Others on the civilian flight were not so lucky … and they were an interesting collection of people. There was Ivan Sharp, a mining engineer who was involved in activities that made it difficult for the Germans to get the raw materials they needed for the war effort. Also on board was Tyrell Shervington, the CEO of Shell Oil who may have had ties to the Portuguese secret service. And then there was Wilfrid Israel, an heir to a prominent Jewish family in Berlin. It was her work with the Kindertransport that inspired Howard to make the film, Pimpernel Smith, which was about the work being done to rescue Jewish children from Nazi concentration camps.

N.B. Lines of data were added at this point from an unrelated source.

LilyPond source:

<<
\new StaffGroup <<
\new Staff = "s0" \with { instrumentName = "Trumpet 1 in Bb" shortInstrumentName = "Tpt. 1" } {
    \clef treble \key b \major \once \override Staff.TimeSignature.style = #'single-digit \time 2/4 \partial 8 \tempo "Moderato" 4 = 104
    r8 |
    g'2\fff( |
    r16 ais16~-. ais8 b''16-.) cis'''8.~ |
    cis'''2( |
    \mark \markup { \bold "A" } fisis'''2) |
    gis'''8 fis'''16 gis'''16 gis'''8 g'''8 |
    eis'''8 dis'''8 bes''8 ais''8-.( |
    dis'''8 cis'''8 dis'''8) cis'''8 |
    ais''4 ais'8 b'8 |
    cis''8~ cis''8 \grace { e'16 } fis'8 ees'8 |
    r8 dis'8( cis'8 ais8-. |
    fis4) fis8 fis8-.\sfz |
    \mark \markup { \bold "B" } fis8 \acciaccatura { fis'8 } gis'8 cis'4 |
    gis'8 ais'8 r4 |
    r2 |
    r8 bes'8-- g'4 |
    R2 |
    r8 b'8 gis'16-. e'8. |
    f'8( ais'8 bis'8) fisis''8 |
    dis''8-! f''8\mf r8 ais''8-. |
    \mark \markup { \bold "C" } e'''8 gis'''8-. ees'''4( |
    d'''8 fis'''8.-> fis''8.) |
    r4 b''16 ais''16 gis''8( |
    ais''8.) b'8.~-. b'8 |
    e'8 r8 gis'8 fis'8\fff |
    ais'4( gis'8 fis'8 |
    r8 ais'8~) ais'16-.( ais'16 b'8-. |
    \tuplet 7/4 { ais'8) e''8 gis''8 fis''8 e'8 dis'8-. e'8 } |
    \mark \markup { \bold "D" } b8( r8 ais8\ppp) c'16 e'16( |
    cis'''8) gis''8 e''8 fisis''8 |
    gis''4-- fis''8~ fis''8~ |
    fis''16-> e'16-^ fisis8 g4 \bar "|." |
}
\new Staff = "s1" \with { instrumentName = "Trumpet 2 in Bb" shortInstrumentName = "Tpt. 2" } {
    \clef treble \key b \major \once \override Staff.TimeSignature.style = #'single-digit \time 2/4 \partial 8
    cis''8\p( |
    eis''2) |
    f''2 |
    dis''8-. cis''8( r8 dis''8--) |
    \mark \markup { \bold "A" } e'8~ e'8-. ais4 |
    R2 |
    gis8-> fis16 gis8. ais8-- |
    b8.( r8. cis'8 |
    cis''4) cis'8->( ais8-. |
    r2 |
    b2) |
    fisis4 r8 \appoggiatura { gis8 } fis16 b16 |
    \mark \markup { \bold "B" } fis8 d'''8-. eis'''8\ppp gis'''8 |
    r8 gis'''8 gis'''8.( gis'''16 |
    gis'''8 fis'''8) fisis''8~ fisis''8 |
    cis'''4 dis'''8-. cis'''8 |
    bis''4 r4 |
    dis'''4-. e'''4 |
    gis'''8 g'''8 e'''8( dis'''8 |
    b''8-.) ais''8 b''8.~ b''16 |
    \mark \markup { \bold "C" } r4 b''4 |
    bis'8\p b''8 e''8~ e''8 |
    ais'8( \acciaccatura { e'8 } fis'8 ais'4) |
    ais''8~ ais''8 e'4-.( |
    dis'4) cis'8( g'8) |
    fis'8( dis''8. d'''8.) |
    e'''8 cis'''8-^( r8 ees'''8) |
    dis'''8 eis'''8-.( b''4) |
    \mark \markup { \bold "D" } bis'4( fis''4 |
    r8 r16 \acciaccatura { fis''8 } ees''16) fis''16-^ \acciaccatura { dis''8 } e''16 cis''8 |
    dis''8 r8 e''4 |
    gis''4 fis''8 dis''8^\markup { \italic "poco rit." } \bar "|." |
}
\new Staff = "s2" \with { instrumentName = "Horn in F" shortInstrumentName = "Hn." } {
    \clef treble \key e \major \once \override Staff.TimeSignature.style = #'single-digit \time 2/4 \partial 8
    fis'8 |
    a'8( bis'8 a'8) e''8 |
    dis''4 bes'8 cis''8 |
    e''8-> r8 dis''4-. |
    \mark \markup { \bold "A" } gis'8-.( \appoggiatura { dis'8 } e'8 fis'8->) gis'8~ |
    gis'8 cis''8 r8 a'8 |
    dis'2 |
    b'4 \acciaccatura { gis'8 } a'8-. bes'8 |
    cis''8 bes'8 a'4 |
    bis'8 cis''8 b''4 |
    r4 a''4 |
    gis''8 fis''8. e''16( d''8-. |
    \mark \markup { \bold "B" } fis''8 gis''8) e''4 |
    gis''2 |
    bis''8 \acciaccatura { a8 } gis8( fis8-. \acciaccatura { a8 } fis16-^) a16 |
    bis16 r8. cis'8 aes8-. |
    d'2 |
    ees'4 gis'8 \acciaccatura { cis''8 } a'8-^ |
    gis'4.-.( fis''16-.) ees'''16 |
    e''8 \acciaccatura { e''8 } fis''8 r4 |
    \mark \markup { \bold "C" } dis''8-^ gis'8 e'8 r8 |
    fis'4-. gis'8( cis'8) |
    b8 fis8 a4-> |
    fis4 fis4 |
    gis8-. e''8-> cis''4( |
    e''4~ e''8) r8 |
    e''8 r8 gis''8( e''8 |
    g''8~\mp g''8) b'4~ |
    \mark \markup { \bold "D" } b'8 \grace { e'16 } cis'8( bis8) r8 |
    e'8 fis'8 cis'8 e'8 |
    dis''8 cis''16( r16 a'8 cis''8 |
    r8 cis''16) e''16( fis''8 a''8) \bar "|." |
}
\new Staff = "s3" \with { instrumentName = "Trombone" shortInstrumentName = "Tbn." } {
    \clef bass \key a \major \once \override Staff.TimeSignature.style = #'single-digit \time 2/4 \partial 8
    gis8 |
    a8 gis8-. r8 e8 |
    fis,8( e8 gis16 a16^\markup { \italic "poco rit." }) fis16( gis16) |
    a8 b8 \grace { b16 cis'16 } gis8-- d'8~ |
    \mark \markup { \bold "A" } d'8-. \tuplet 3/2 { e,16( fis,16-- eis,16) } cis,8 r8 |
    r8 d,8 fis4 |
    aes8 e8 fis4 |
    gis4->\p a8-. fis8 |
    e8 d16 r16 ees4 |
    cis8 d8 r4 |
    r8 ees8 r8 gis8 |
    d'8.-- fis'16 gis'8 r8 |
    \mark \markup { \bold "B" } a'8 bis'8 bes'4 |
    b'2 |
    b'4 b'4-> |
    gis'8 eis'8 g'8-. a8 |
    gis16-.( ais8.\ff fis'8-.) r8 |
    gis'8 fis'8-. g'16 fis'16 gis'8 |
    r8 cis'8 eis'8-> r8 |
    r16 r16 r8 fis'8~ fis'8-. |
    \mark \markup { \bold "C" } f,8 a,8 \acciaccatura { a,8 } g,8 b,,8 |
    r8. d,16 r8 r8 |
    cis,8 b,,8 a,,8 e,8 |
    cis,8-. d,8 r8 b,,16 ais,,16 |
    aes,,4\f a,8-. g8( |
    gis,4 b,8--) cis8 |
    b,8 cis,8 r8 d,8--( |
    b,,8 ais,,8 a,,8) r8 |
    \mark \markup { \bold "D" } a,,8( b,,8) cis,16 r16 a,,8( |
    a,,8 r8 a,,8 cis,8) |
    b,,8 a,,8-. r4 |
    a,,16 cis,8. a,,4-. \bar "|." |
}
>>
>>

Joining Howard on the flight was his agent, Alfred Chenhalls. Short, bald, pudgy, and with a perchance of wearing top hats and smoking a cigar, Chenhalls’s resemblance to Winston Churchill was uncanny. From a distance, it was hard to tell them apart.
The Crash

Leslie Howard’s plane took off on June 1, 1943, en route to Bristol, England, from Lisbon when it was shot down by a Luftwaffe C-6 maritime fighter plane over the Atlantic Ocean. All 17 passengers aboard the plane, including Leslie Howard, were killed. Their bodies and the wreckage of the plane have never been found.
The Theories
The civilian plane was clearly targeted by the Nazis, but why? Was Leslie Howard the reason the plane was shot down? With his propaganda films, Pimpernel Smith and The First of The Few, Howard made an enemy of Joseph Goebbels. In fact, after the crash, it was Goebbels himself that wrote the headline accompanying the article in the German newspapers. It read, “Pimpernel Smith made his last trip.” Perhaps Goebbels ordered the plane to be attacked.
Until his dying day, Winston Churchill felt guilty about the incident. He felt sure that he was the intended target and that a Nazi spy mistook Chenhalls for him. Several of the other passengers could also have been on the Nazis’ radar. To date, the mystery has not been solved, yet the outcome of the attack was the loss of a great Hollywood legend, Leslie Howard.